Evan Wolfson, head of the group Freedom to Marry, sees Carson as an agent of intolerance that deserved to get disinvited from making a graduation speech at John Hopkins:
Pretty much absent from Kinsley’s piece is any acknowledgment that loving and committed gay couples are still excluded from marriage in 38 states. Or that those couples who do get married are still subject to the “gay exception” created by the so-called Defense of Marriage Act, which denies these legally married couples Social Security survivorship, access to family leave, health coverage, immigration protections, the ability to sponsor a loved one for a green card, and the chance to pool resources as a family without adverse tax treatment.
That’s the political agenda Ben Carson was signing on to and furthering. When a public figure and political dabbler like Carson takes a stand against gay people’s freedom to marry, he is not just offering his opinion—which is certainly his right. He is not just, say, personally opting to boycott a wedding he doesn’t approve of. He is advocating that the law be used as a weapon, that discrimination be cemented into constitutions, and that an important freedom he himself enjoys be denied to his fellow Americans.
So who’s right here?
Actually, both are. The trick though is that for Christians, we need to balance our need for justice with a sense of grace. Wolfson is right that Carson has signed up with a policy that hurts others. Getting kick off the program for a graduation ceremony is small change compared to the harsh oppression that gays have had to face; being kicked out of families, churches and communities. But Kinsley is right that we don’t need to go nuclear all the time. And for Christians we are also called to love our persecutors as much as we are to fight for justice.

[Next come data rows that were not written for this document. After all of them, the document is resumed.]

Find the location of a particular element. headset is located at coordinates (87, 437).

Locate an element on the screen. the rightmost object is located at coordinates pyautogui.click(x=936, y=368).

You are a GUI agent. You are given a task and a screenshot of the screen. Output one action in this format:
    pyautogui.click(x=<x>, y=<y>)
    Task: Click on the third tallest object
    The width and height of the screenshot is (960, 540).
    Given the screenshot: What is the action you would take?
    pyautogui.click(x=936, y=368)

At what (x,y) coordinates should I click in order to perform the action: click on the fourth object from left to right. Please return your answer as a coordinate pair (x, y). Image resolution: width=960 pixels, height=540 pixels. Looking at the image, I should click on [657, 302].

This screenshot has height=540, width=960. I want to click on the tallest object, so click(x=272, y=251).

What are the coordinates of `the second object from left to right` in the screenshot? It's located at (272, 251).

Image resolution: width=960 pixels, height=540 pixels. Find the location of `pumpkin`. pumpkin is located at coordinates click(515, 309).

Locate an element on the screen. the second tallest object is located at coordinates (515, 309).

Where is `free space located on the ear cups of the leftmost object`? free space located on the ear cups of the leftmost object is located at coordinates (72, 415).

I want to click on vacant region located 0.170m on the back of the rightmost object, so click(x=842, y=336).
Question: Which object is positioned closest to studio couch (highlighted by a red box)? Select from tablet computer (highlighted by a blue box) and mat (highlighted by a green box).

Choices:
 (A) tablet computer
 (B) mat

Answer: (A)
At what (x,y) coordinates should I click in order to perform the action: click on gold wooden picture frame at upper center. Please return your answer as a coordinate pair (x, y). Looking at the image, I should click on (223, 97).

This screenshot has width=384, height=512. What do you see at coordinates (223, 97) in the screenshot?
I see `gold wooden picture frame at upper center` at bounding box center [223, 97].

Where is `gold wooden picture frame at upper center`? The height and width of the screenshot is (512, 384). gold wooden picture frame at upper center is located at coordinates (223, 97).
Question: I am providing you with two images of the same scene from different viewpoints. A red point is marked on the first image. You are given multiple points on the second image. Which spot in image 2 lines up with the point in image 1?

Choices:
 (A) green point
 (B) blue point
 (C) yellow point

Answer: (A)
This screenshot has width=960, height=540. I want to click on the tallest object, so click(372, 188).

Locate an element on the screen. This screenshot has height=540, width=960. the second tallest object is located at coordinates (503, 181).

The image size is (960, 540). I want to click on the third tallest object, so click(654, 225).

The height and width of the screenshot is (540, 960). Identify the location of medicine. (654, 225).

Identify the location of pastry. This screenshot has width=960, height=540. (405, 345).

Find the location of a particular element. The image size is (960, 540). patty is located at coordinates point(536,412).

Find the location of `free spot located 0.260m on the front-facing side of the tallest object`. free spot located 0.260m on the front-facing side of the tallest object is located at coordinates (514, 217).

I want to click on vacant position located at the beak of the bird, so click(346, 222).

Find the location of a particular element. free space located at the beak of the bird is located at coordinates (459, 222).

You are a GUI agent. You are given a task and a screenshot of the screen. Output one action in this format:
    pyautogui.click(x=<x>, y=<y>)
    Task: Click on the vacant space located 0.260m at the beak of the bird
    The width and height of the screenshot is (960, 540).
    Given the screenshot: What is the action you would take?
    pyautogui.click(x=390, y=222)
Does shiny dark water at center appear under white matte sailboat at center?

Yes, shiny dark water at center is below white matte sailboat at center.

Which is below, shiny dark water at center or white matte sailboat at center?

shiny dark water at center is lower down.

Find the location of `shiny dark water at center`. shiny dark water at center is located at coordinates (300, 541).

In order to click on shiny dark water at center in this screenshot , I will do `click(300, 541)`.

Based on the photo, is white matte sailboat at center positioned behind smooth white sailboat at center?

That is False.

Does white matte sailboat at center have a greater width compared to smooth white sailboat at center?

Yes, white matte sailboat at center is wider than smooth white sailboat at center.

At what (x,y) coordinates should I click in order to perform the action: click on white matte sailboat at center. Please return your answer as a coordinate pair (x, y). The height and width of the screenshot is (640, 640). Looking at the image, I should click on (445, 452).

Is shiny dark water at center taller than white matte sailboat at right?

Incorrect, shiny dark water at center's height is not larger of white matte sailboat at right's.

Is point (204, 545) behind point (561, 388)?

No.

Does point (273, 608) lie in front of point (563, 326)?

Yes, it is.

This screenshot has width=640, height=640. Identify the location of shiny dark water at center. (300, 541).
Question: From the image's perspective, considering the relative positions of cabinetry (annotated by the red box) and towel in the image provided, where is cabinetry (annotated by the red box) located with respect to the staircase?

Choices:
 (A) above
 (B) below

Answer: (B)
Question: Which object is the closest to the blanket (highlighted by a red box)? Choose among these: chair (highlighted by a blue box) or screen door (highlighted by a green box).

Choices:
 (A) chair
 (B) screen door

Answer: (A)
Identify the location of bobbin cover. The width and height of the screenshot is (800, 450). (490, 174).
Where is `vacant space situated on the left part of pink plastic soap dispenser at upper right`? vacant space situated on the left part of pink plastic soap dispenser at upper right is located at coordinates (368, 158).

As a gay Christian, I am called to work for justice. I want there to be a day when no gay kid has to live in fear and confusion. But as a gay Christian, I am called to love the person that I might not agree with. I am called to show that person some grace. Loving our enemies is unfair and quite appalling. And yet, it is the way that Jesus taught us to live in the world.
I few years ago, I shared a story of an encounter I had with an older gentleman who disagreed on the issue of gays. I wrote back then:
As several denominations struggle with the issue of gay pastors, I am reminded of something that happened to me a few years ago.
I had just graduated from seminary and was doing my CPE at a local nursing home. I was still involved at the church where I was an intern and was asked to serve on the church board. It came to a vote and I was voted in nearly unanimously. I say nearly because one person voted against me. I knew who it was and so did many others. It was an elderly member of the church. He had some idea I was gay and many people assumed that was why he voted against me. After the meeting concluded, he asked me to come with him into another room. He explained that he prayed and studied the scripture on the issue of homosexuality, but his conscience was not swayed in favor. As he said this, he began to cry.
I was and still am touched by this guesture. He did have to speak to me to explain his actions, but he did. He might not approve of who I sleep with, but he did treat me with respect. This wasn’t simply about being right for him, but about being loving.
Yeah, I know that his actions were hurtful. Yes, it would have been nice had he voted in favor. But I could respect his decision even if it was wrong, because he valued me enough to respect me.
I learned about grace in that moment, and it forever changed how I look at the other side.
As Minnesota gears up for legal same sex marriages, it is my hope that my fellow progressive Christians will show grace to those who might not see this as a good thing. I pray that we can embrace them as much as we embrace LGBT persons. I pray that we work for justice and exhibit grace.
Because everyone needs a little bit of mercy. Even Ben Carson.